* **TASK TO COMPLETE**: Could you copy the records below exactly, leaving out any pictures they include?
· · · ·
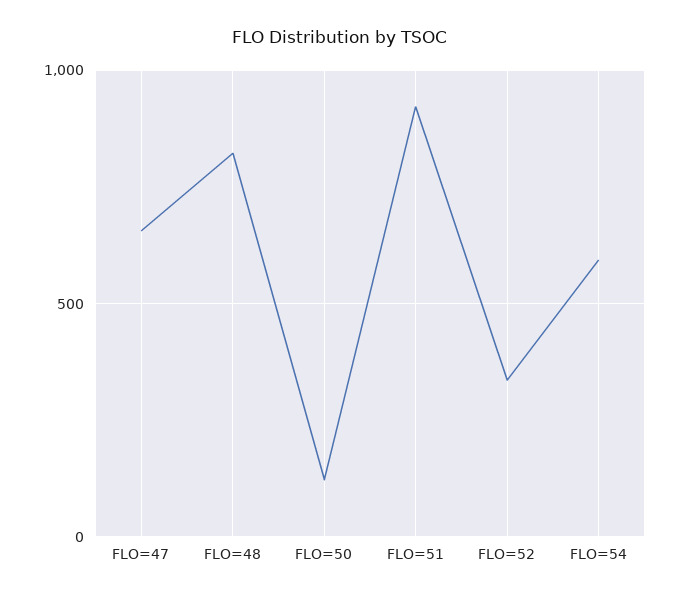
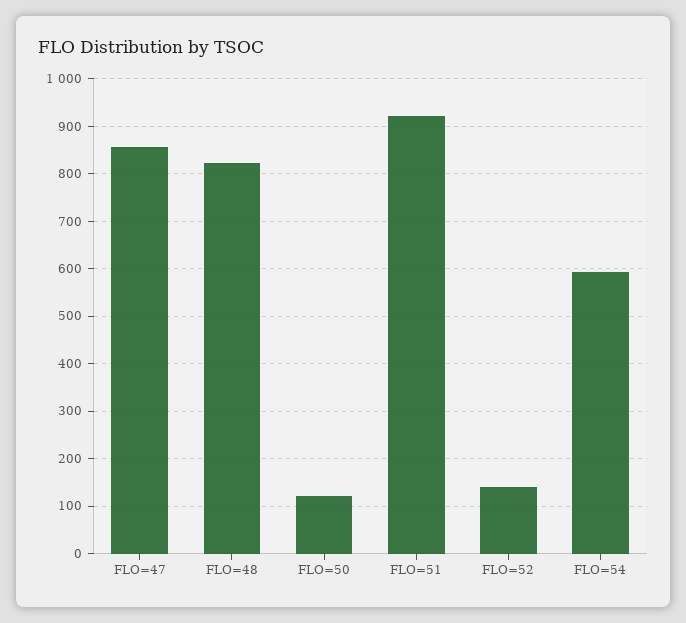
  {
-   "FLO=47": 650,
+   "FLO=47": 860,
    "FLO=48": 820,
    "FLO=50": 120,
    "FLO=51": 920,
-   "FLO=52": 350,
+   "FLO=52": 140,
    "FLO=54": 600
  }

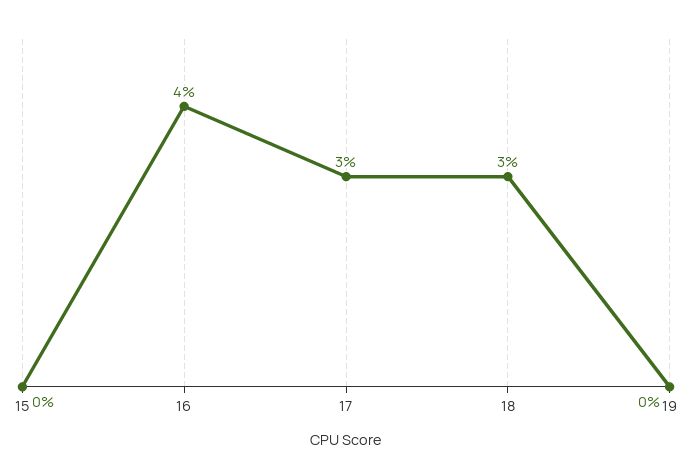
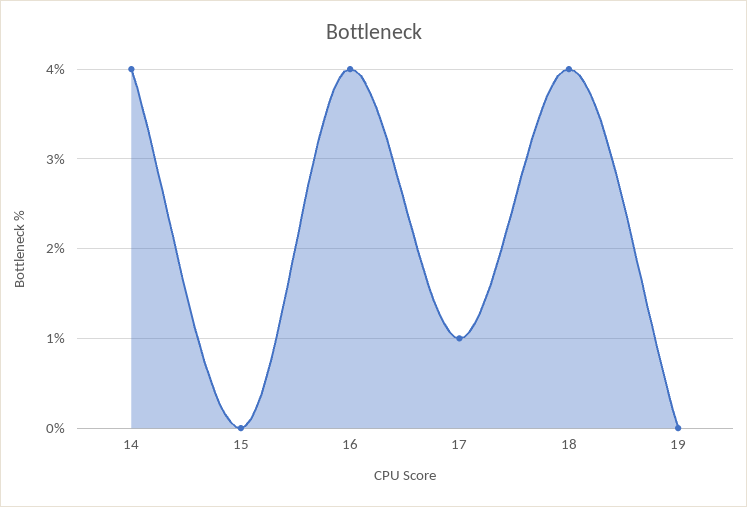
  {
    "15": 0,
    "16": 4,
-   "17": 3,
+   "17": 1,
-   "18": 3,
+   "18": 4,
-   "19": 0
+   "19": 0,
+   "14": 4
  }

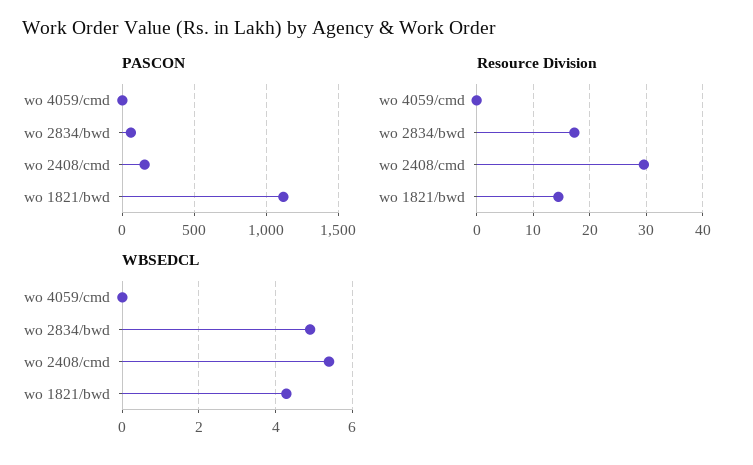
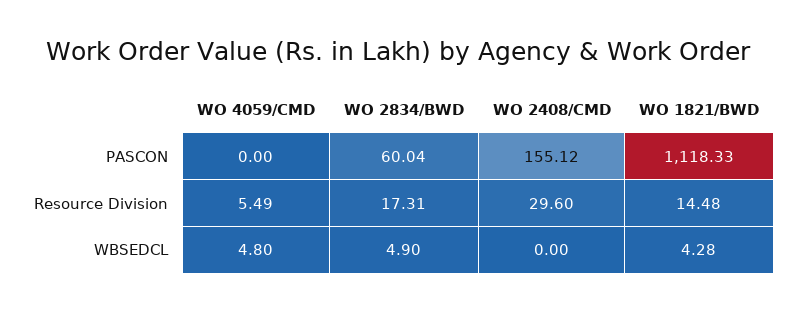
  {
    "PASCON": {
      "wo 4059/cmd": 0,
      "wo 2834/bwd": 60.04,
      "wo 2408/cmd": 155.12,
      "wo 1821/bwd": 1118.33
    },
    "Resource Division": {
-     "wo 4059/cmd": 0,
+     "wo 4059/cmd": 5.49,
      "wo 2834/bwd": 17.31,
      "wo 2408/cmd": 29.6,
      "wo 1821/bwd": 14.48
    },
    "WBSEDCL": {
-     "wo 4059/cmd": 0,
+     "wo 4059/cmd": 4.8,
      "wo 2834/bwd": 4.9,
-     "wo 2408/cmd": 5.4,
+     "wo 2408/cmd": 0,
      "wo 1821/bwd": 4.28
    }
  }

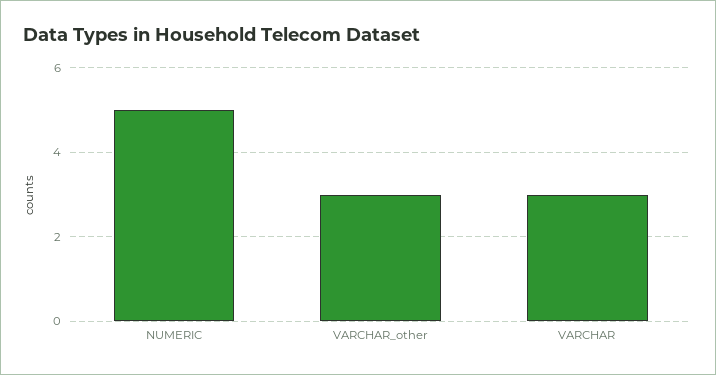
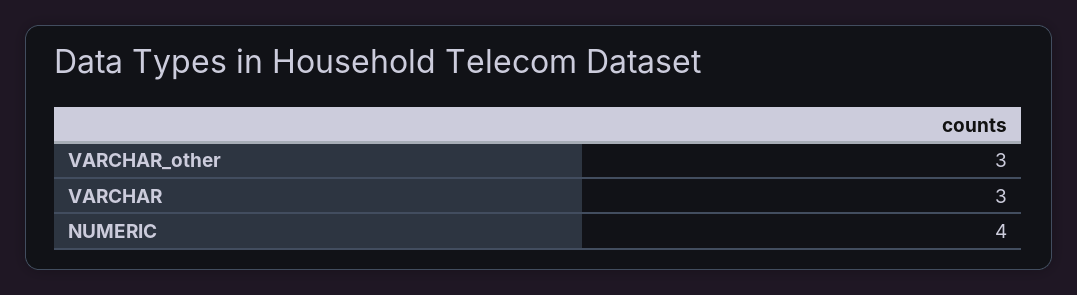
  {
-   "NUMERIC": 5,
+   "NUMERIC": 4,
    "VARCHAR_other": 3,
    "VARCHAR": 3
  }

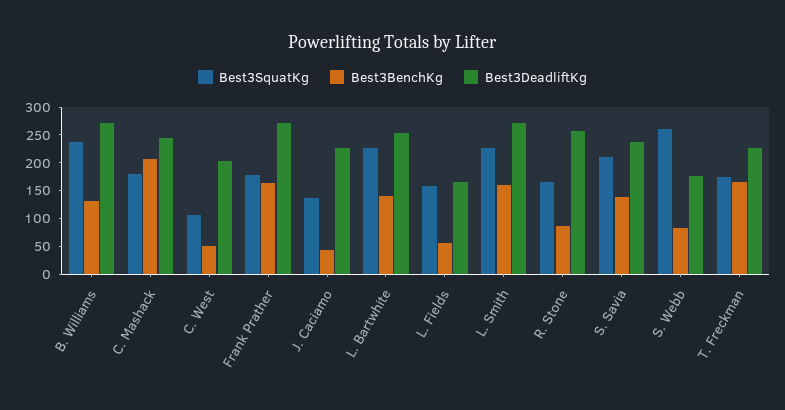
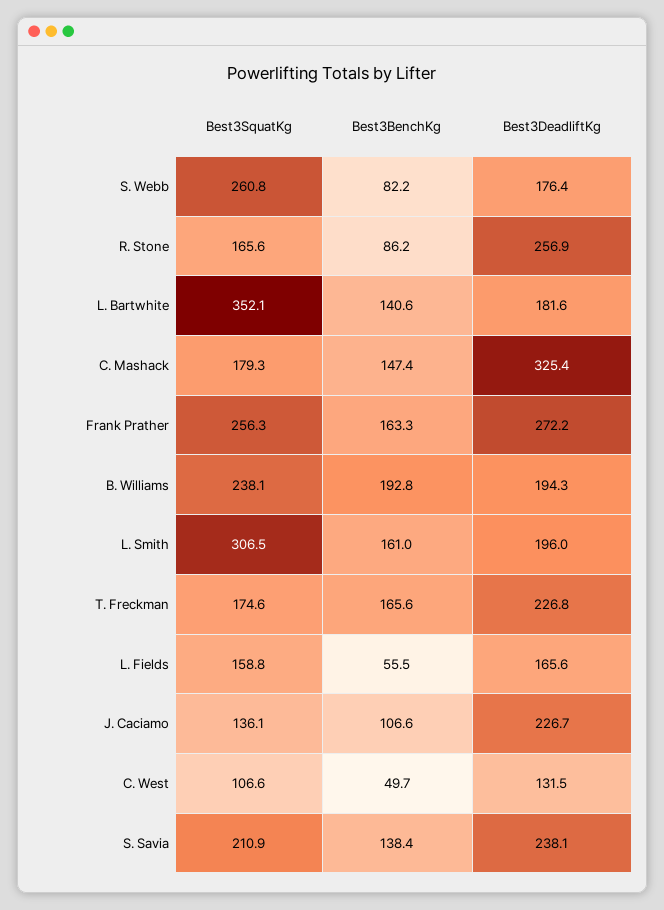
  {
    "Best3SquatKg": {
      "B. Williams": 238.1,
      "C. Mashack": 179.3,
      "C. West": 106.6,
-     "Frank Prather": 175,
+     "Frank Prather": 256.3,
      "J. Caciamo": 136.1,
-     "L. Bartwhite": 225,
+     "L. Bartwhite": 352.1,
      "L. Fields": 158.8,
-     "L. Smith": 225,
+     "L. Smith": 306.5,
      "R. Stone": 165.6,
      "S. Savia": 210.9,
      "S. Webb": 260.8,
      "T. Freckman": 174.6
    },
    "Best3BenchKg": {
-     "B. Williams": 125,
+     "B. Williams": 192.8,
-     "C. Mashack": 200,
+     "C. Mashack": 147.4,
      "C. West": 49.7,
      "Frank Prather": 163.3,
-     "J. Caciamo": 50,
+     "J. Caciamo": 106.6,
      "L. Bartwhite": 140.6,
      "L. Fields": 55.5,
      "L. Smith": 161,
      "R. Stone": 86.2,
      "S. Savia": 138.4,
      "S. Webb": 82.2,
      "T. Freckman": 165.6
    },
    "Best3DeadliftKg": {
-     "B. Williams": 275,
+     "B. Williams": 194.3,
-     "C. Mashack": 250,
+     "C. Mashack": 325.4,
-     "C. West": 200,
+     "C. West": 131.5,
      "Frank Prather": 272.2,
      "J. Caciamo": 226.7,
-     "L. Bartwhite": 250,
+     "L. Bartwhite": 181.6,
      "L. Fields": 165.6,
-     "L. Smith": 275,
+     "L. Smith": 196,
      "R. Stone": 256.9,
      "S. Savia": 238.1,
      "S. Webb": 176.4,
      "T. Freckman": 226.8
    }
  }

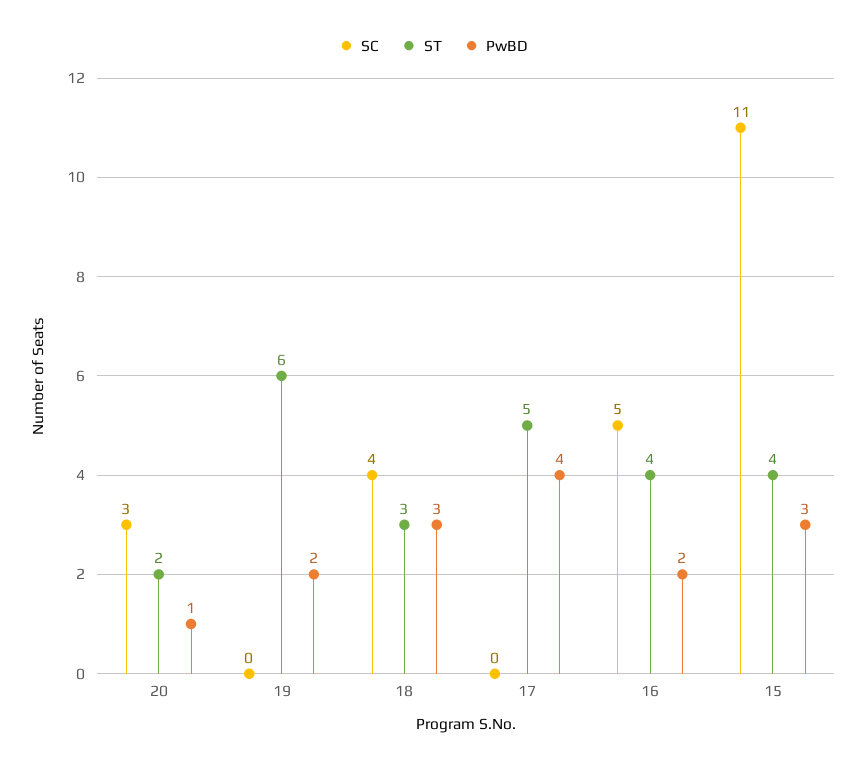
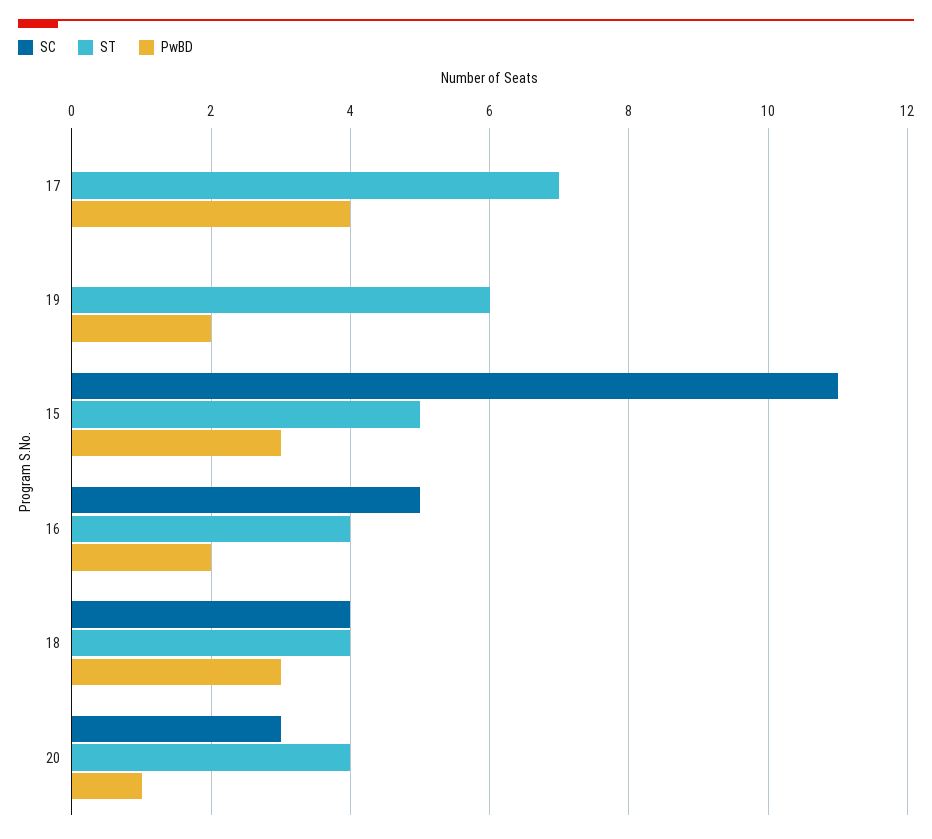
  {
    "SC": {
      "20": 3,
      "19": 0,
      "18": 4,
      "17": 0,
      "16": 5,
      "15": 11
    },
    "ST": {
-     "20": 2,
+     "20": 4,
      "19": 6,
-     "18": 3,
+     "18": 4,
-     "17": 5,
+     "17": 7,
      "16": 4,
-     "15": 4
+     "15": 5
    },
    "PwBD": {
      "20": 1,
      "19": 2,
      "18": 3,
      "17": 4,
      "16": 2,
      "15": 3
    }
  }

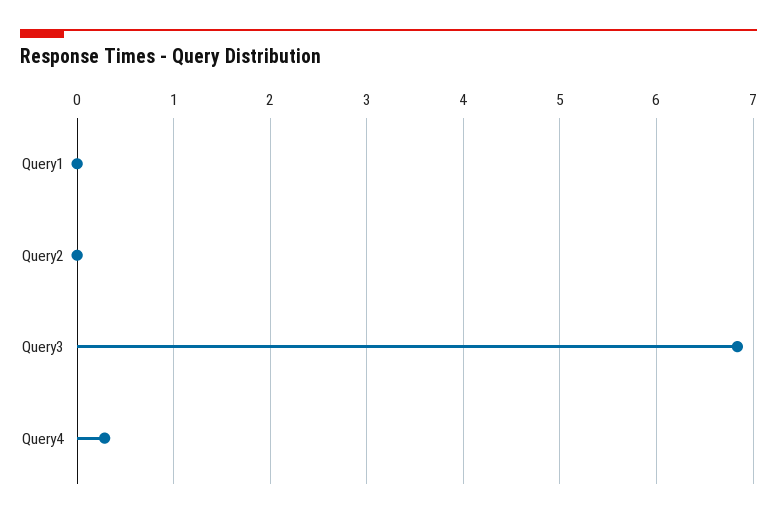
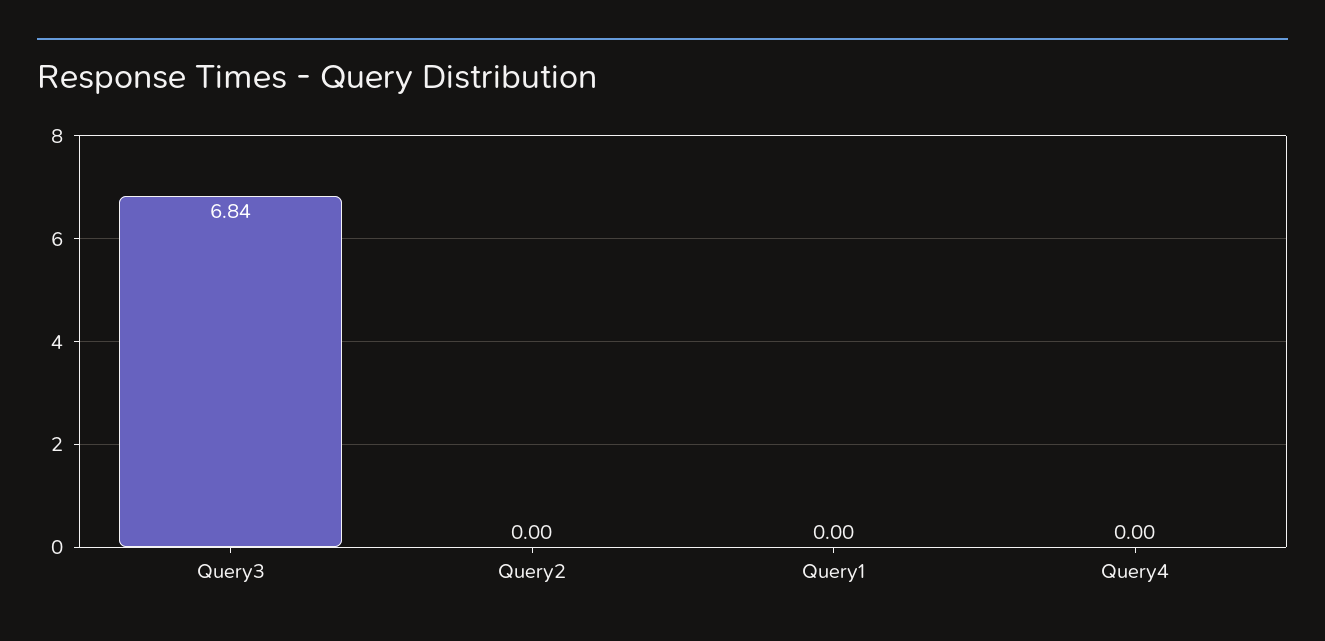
  {
    "Query1": 0,
    "Query2": 0,
    "Query3": 6.84,
-   "Query4": 0.3
+   "Query4": 0
  }

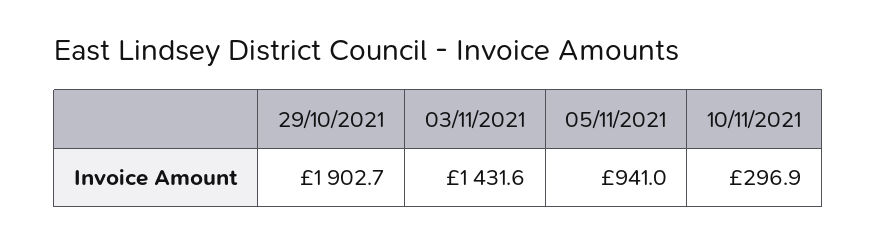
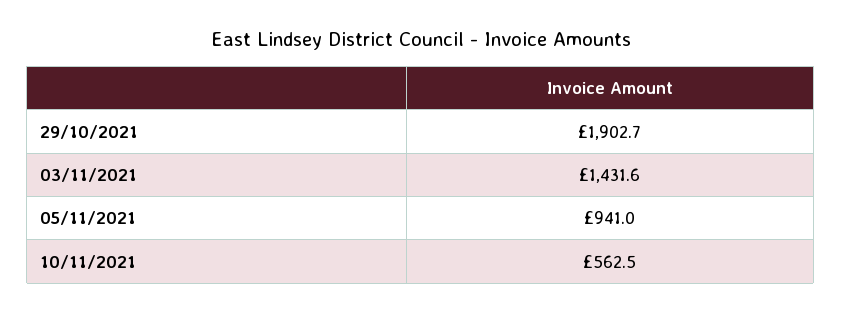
  {
    "29/10/2021": 1902.7,
    "03/11/2021": 1431.6,
    "05/11/2021": 941,
-   "10/11/2021": 296.9
+   "10/11/2021": 562.5
  }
· · · ·
* **EXERCISE RESULT**:
  {
-   "FLO=47": 650,
+   "FLO=47": 860,
    "FLO=48": 820,
    "FLO=50": 120,
    "FLO=51": 920,
-   "FLO=52": 350,
+   "FLO=52": 140,
    "FLO=54": 600
  }

  {
    "15": 0,
    "16": 4,
-   "17": 3,
+   "17": 1,
-   "18": 3,
+   "18": 4,
-   "19": 0
+   "19": 0,
+   "14": 4
  }

  {
    "PASCON": {
      "wo 4059/cmd": 0,
      "wo 2834/bwd": 60.04,
      "wo 2408/cmd": 155.12,
      "wo 1821/bwd": 1118.33
    },
    "Resource Division": {
-     "wo 4059/cmd": 0,
+     "wo 4059/cmd": 5.49,
      "wo 2834/bwd": 17.31,
      "wo 2408/cmd": 29.6,
      "wo 1821/bwd": 14.48
    },
    "WBSEDCL": {
-     "wo 4059/cmd": 0,
+     "wo 4059/cmd": 4.8,
      "wo 2834/bwd": 4.9,
-     "wo 2408/cmd": 5.4,
+     "wo 2408/cmd": 0,
      "wo 1821/bwd": 4.28
    }
  }

  {
-   "NUMERIC": 5,
+   "NUMERIC": 4,
    "VARCHAR_other": 3,
    "VARCHAR": 3
  }

  {
    "Best3SquatKg": {
      "B. Williams": 238.1,
      "C. Mashack": 179.3,
      "C. West": 106.6,
-     "Frank Prather": 175,
+     "Frank Prather": 256.3,
      "J. Caciamo": 136.1,
-     "L. Bartwhite": 225,
+     "L. Bartwhite": 352.1,
      "L. Fields": 158.8,
-     "L. Smith": 225,
+     "L. Smith": 306.5,
      "R. Stone": 165.6,
      "S. Savia": 210.9,
      "S. Webb": 260.8,
      "T. Freckman": 174.6
    },
    "Best3BenchKg": {
-     "B. Williams": 125,
+     "B. Williams": 192.8,
-     "C. Mashack": 200,
+     "C. Mashack": 147.4,
      "C. West": 49.7,
      "Frank Prather": 163.3,
-     "J. Caciamo": 50,
+     "J. Caciamo": 106.6,
      "L. Bartwhite": 140.6,
      "L. Fields": 55.5,
      "L. Smith": 161,
      "R. Stone": 86.2,
      "S. Savia": 138.4,
      "S. Webb": 82.2,
      "T. Freckman": 165.6
    },
    "Best3DeadliftKg": {
-     "B. Williams": 275,
+     "B. Williams": 194.3,
-     "C. Mashack": 250,
+     "C. Mashack": 325.4,
-     "C. West": 200,
+     "C. West": 131.5,
      "Frank Prather": 272.2,
      "J. Caciamo": 226.7,
-     "L. Bartwhite": 250,
+     "L. Bartwhite": 181.6,
      "L. Fields": 165.6,
-     "L. Smith": 275,
+     "L. Smith": 196,
      "R. Stone": 256.9,
      "S. Savia": 238.1,
      "S. Webb": 176.4,
      "T. Freckman": 226.8
    }
  }

  {
    "SC": {
      "20": 3,
      "19": 0,
      "18": 4,
      "17": 0,
      "16": 5,
      "15": 11
    },
    "ST": {
-     "20": 2,
+     "20": 4,
      "19": 6,
-     "18": 3,
+     "18": 4,
-     "17": 5,
+     "17": 7,
      "16": 4,
-     "15": 4
+     "15": 5
    },
    "PwBD": {
      "20": 1,
      "19": 2,
      "18": 3,
      "17": 4,
      "16": 2,
      "15": 3
    }
  }

  {
    "Query1": 0,
    "Query2": 0,
    "Query3": 6.84,
-   "Query4": 0.3
+   "Query4": 0
  }

  {
    "29/10/2021": 1902.7,
    "03/11/2021": 1431.6,
    "05/11/2021": 941,
-   "10/11/2021": 296.9
+   "10/11/2021": 562.5
  }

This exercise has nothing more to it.